Final answer:
Using the de Broglie wavelength formula, the maximum mass of an object traveling at 339 m/s to have an observable de Broglie wavelength of 0.790 fm is approximately 2.50 x 10^-24 kg.
Step-by-step explanation:
To calculate the maximum mass of an object for which the de Broglie wavelength can be observed, given the smallest measurable wavelength and the object's speed, we use the de Broglie wavelength formula: \(\lambda = \frac{h}{mv}\), where \(\lambda\) is the wavelength, \(h\) is Planck's constant (\(6.626 \times 10^{-34} Js\)), \(m\) is the mass, and \(v\) is the velocity. If the smallest measurable wavelength is \(0.790 fm\) (\(0.790 \times 10^{-15} m\)) and the object is traveling at \(339 ms^{-1}\), the equation is rearranged to solve for mass \(m\):
\(m = \frac{h}{\lambda v}\)
Plugging in the known values:
\(m = \frac{6.626 \times 10^{-34} Js}{(0.790 \times 10^{-15} m)(339 ms^{-1})}\)

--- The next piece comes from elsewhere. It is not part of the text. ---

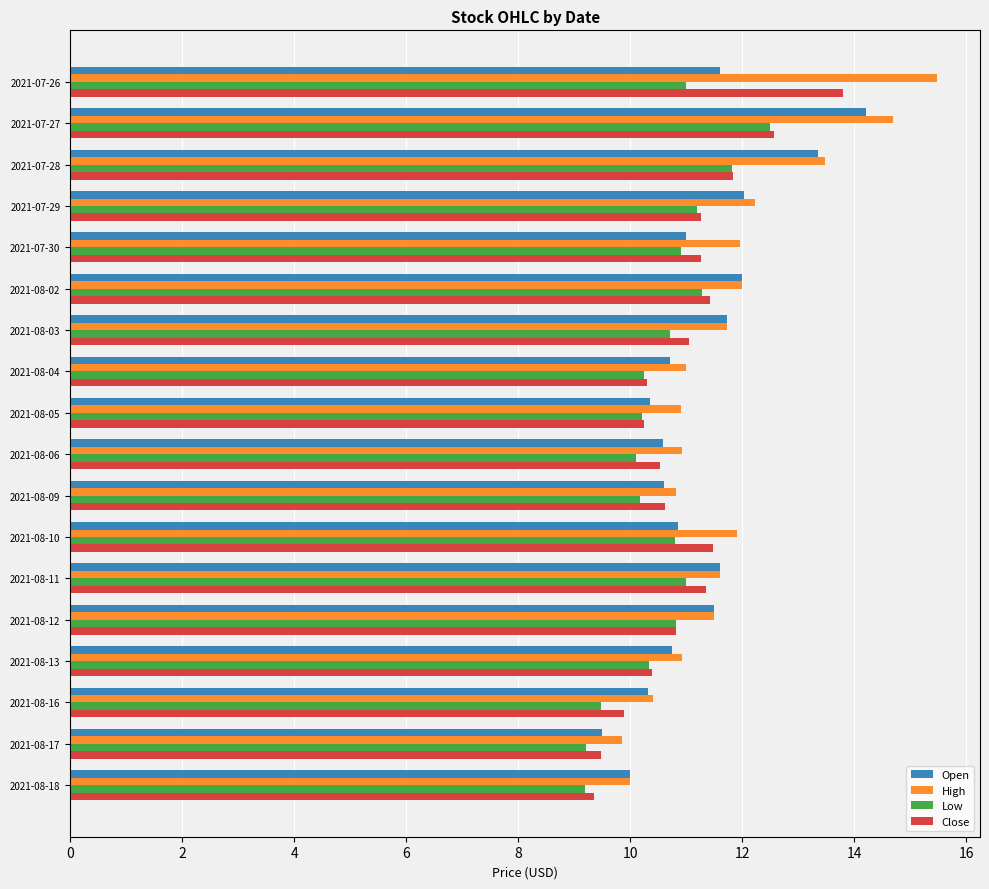

How many series are shown in this chart?

4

By calculating the above expression, we find the maximum mass that meets the condition for an observable de Broglie wavelength:
\(m \approx 2.50 \times 10^{-24} kg\)
Therefore, an object with a mass of up to approximately \(2.50 \times 10^{-24} kg\), moving at \(339 ms^{-1}\), would have a de Broglie wavelength of \(0.790 fm\), which is the limit of observability in this scenario.